*Goal of the exercise*. Scan the records for lines holding "score". Say how many there are and give nothing else.

Collected data entries
******************************

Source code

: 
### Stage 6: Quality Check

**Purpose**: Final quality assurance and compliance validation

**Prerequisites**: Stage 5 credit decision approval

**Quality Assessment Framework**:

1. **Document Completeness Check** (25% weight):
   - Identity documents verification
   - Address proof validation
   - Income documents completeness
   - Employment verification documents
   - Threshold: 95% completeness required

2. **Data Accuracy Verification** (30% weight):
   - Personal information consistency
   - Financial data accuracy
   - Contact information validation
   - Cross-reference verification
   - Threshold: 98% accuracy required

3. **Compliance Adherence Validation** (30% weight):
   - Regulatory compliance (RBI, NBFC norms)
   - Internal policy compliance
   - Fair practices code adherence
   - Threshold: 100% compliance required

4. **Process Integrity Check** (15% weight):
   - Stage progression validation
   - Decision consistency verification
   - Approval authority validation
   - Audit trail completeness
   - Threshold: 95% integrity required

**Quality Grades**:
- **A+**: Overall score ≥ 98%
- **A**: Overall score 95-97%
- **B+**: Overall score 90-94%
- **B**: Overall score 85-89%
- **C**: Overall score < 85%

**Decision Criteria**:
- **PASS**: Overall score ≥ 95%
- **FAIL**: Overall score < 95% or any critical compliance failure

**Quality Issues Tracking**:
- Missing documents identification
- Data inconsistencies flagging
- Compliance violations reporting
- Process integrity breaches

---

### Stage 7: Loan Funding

******************************

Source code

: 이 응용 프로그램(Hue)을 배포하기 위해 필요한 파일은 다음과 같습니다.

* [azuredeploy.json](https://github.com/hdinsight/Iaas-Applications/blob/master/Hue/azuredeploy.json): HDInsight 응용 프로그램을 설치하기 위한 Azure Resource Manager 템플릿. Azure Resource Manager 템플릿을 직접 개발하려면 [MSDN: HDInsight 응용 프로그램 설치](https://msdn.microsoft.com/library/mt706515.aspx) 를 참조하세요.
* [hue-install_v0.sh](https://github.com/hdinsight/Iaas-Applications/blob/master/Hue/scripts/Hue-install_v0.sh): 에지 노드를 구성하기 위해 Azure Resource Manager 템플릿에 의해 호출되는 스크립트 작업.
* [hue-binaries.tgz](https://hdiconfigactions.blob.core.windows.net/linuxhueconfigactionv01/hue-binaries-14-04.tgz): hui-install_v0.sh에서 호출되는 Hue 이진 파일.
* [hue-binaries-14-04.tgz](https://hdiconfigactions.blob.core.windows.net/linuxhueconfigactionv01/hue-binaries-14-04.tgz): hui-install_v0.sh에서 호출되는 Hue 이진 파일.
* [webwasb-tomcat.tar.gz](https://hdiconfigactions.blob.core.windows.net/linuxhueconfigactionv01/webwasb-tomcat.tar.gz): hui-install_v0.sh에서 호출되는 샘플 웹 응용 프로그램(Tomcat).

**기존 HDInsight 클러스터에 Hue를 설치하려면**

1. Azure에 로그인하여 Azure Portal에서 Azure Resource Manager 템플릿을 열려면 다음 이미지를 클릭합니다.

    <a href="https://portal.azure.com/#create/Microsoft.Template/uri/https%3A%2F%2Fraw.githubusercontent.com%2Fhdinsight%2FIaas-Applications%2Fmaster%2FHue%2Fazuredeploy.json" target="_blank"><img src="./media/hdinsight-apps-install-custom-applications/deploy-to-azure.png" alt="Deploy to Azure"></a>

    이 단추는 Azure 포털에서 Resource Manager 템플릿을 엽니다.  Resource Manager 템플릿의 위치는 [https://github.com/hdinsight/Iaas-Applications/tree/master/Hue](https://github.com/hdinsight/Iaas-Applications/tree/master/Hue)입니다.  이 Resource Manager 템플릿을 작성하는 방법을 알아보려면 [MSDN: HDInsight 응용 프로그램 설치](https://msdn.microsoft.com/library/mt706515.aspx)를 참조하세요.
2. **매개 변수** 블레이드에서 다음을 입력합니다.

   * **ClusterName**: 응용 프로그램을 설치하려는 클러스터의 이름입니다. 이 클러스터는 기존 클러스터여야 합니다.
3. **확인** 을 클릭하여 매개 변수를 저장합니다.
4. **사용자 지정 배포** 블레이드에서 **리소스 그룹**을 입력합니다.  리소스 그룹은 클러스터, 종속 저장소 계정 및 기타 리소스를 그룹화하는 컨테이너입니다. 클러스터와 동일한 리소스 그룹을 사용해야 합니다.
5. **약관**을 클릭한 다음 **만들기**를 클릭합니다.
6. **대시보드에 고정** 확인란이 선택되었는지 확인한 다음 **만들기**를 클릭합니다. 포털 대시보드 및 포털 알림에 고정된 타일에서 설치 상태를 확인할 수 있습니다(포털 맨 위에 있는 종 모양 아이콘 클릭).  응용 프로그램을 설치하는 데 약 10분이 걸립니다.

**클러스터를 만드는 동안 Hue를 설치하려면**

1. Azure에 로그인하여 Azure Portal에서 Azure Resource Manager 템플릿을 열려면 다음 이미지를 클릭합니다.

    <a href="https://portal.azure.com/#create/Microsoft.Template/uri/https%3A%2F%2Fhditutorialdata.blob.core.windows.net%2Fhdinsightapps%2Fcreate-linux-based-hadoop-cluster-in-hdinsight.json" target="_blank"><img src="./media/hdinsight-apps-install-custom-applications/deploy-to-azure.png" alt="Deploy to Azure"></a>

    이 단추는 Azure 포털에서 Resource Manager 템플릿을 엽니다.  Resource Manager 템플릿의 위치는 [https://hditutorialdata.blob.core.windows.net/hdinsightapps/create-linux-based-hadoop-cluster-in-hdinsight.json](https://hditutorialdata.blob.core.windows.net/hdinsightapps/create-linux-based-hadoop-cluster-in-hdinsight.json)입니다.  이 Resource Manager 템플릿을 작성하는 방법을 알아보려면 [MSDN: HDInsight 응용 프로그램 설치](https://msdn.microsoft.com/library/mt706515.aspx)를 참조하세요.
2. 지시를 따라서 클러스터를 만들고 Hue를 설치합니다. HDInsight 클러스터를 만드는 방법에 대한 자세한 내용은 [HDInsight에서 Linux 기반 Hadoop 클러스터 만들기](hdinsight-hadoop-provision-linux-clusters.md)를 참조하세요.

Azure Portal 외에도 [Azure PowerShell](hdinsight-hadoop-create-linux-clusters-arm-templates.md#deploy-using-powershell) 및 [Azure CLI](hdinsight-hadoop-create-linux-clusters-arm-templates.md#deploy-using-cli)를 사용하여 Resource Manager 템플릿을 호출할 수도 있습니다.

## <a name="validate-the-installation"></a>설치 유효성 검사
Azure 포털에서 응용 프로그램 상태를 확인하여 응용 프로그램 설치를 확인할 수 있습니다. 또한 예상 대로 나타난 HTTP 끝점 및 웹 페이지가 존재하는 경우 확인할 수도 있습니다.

******************************

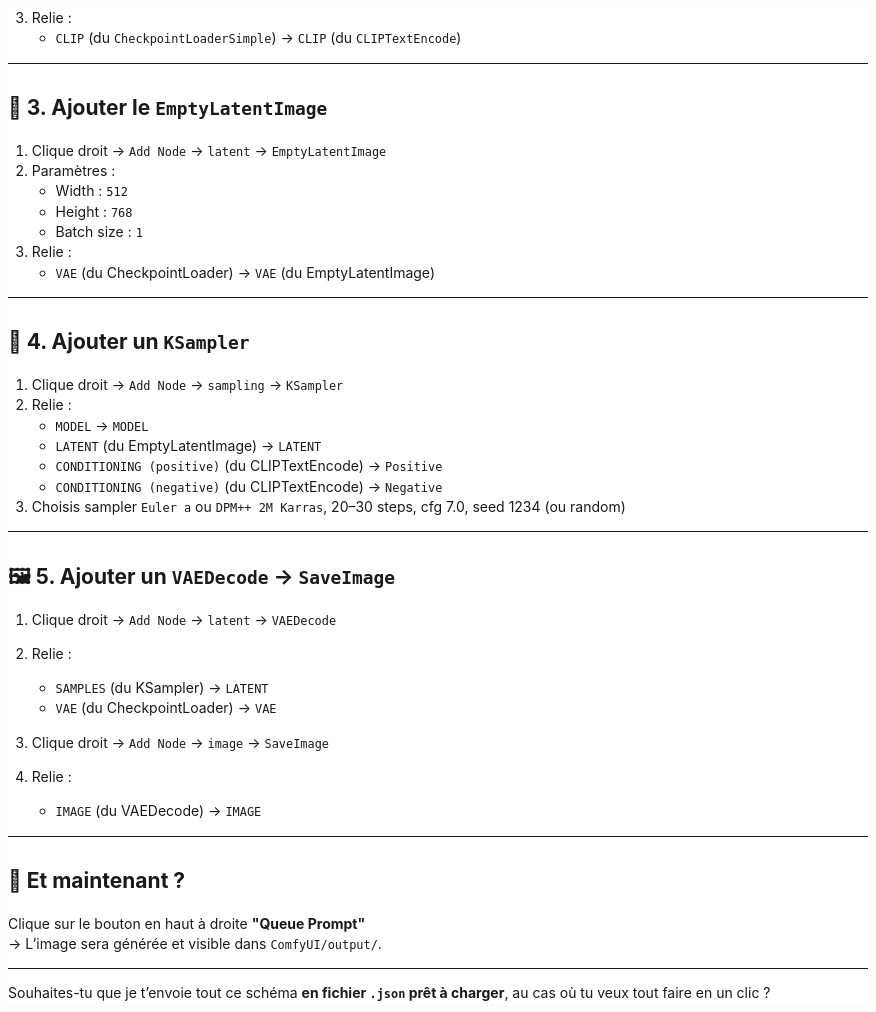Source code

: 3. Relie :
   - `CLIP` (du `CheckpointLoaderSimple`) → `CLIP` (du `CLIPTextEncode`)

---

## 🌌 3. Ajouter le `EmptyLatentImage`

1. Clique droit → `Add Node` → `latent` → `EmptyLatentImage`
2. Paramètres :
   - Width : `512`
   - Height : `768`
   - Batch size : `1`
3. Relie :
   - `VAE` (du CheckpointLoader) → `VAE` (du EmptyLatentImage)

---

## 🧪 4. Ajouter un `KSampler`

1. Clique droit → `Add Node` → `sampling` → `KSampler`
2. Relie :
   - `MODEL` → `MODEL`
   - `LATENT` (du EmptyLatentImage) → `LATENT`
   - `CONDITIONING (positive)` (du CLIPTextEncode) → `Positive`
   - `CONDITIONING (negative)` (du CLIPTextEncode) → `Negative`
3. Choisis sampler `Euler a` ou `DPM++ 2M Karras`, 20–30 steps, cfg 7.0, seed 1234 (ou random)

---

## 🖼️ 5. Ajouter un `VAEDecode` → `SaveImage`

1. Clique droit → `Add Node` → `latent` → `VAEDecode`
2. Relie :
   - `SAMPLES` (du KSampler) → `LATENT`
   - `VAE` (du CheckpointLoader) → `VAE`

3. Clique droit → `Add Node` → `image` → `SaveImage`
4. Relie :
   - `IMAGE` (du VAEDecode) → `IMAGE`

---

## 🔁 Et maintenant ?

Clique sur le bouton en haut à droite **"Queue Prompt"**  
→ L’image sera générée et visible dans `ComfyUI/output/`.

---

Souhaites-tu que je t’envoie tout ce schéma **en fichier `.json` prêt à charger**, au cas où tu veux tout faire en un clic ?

******************************

*Written answer*. 7